[PROVIDED TEXT]

As soon as he began at Cargill, Raúl understood the importance of finding a community: people with a similar background, who could relate to his own personal experience. That was especially true for a young man at the dawn of his career, alone in a foreign city. He quickly found what he was looking for.
“I immediately joined the CHLC. By my first weekend as a Cargill employee, I was at a barbecue with other Latino employees,” Raúl says. “I felt right at home.”
Grateful for finding a family at work, he tries to give that same feeling to others. Raúl is now in a permanent position as a strategic accounts’ replenishment analyst for our animal nutrition and health enterprise and is the global leader for CHLC’s chapters and diversity, equity and inclusion coordination. He uses his position to build community for others.
“I’ve seen Latino plant employees, who many times can’t speak English, tearing up when they see Cargill videos with Latino people speaking in Spanish,” he says. “It makes a real difference to people.”
Lifting each other up
Claudio Bernuccio is a Cargill veteran. Born and raised in Rosario, Argentina, he joined us almost 10 years ago. During the past decade, he’s gone from working the accounting floor in Cargill’s business services function, all the way to his current position as project manager for the digital technology & data area.
Claudio knows first-hand how nerve-racking it can be to try out for a new position.

[/PROVIDED TEXT]

→ **TASKS AND EXERCISES**
1. Please rewrite the part of the Cargill passage that opens with the words containing "Grateful for finding" and closes with "technology & data area.", putting "longtime employee" in place of "veteran".
2. Answer these questions from the Cargill passage:
(a) What group did Raúl join immediately after starting at Cargill?
(b) Where was Claudio Bernuccio born and raised?
(c) What is Claudio's current position?

[MATERIAL SHOWN]

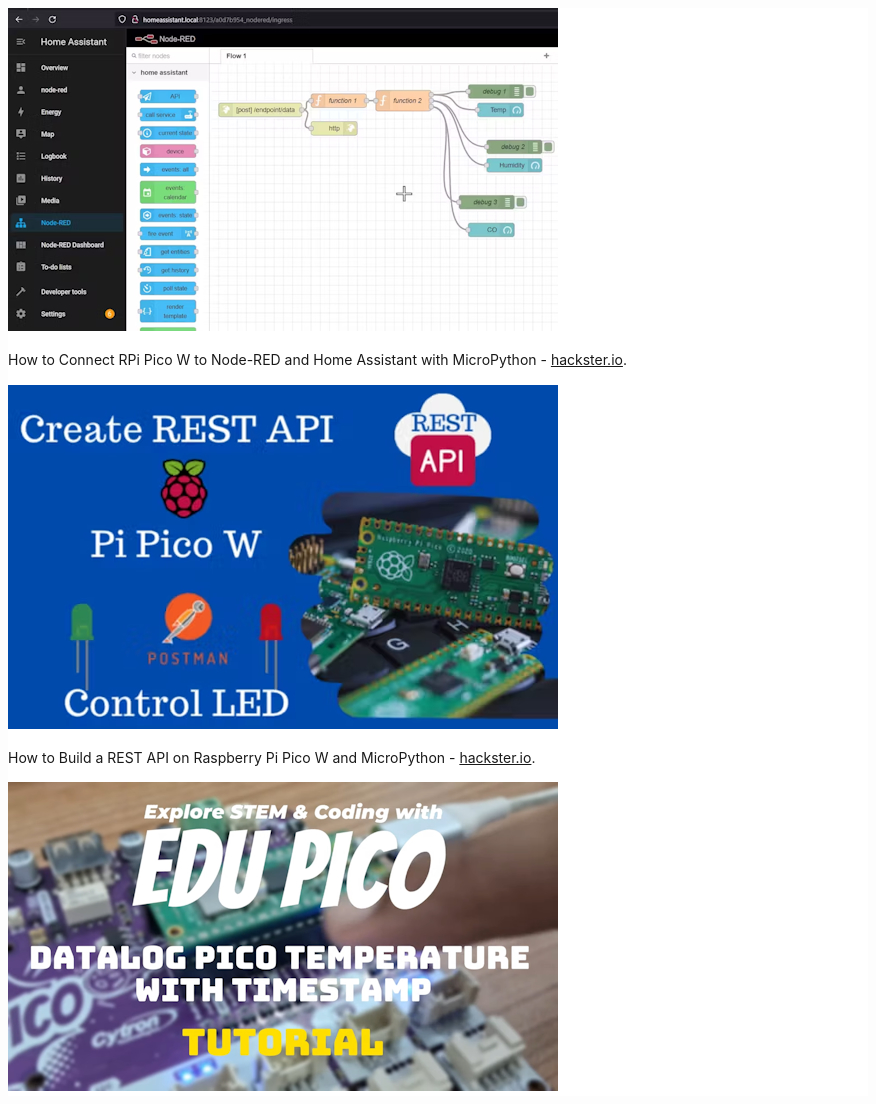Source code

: [![How to Connect RPi Pico W to Node-RED and Home Assistant](../assets/20240422/20240422red.jpg)](https://www.hackster.io/MohammadReza_Sharifi/how-to-connect-rpi-pico-w-to-node-red-and-home-assistant-ed39f2)

How to Connect RPi Pico W to Node-RED and Home Assistant with MicroPython - [hackster.io](https://www.hackster.io/MohammadReza_Sharifi/how-to-connect-rpi-pico-w-to-node-red-and-home-assistant-ed39f2).

[![How to Build a REST API on Raspberry Pi Pico W & Control LED](../assets/20240422/20240422rest.jpg)](https://www.hackster.io/rajivcodelab/how-to-build-a-rest-api-on-raspberry-pi-pico-w-control-led-91b25b)

How to Build a REST API on Raspberry Pi Pico W and MicroPython - [hackster.io](https://www.hackster.io/rajivcodelab/how-to-build-a-rest-api-on-raspberry-pi-pico-w-control-led-91b25b).

[![EDU PICO - Datalog Pico Temperature with Timestamp](../assets/20240422/20240422edu.jpg)](https://www.youtube.com/watch?v=gED8uU9puOQ)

[/MATERIAL SHOWN]

→ **ANSWERS TO THE EXERCISES**
1.
Grateful for finding a family at work, he tries to give that same feeling to others. Raúl is now in a permanent position as a strategic accounts’ replenishment analyst for our animal nutrition and health enterprise and is the global leader for CHLC’s chapters and diversity, equity and inclusion coordination. He uses his position to build community for others.
“I’ve seen Latino plant employees, who many times can’t speak English, tearing up when they see Cargill videos with Latino people speaking in Spanish,” he says. “It makes a real difference to people.”
Lifting each other up
Claudio Bernuccio is a Cargill longtime employee. Born and raised in Rosario, Argentina, he joined us almost 10 years ago. During the past decade, he’s gone from working the accounting floor in Cargill’s business services function, all the way to his current position as project manager for the digital technology & data area.

2.
(a) The CHLC.
(b) Rosario, Argentina.
(c) Project manager for the digital technology & data area.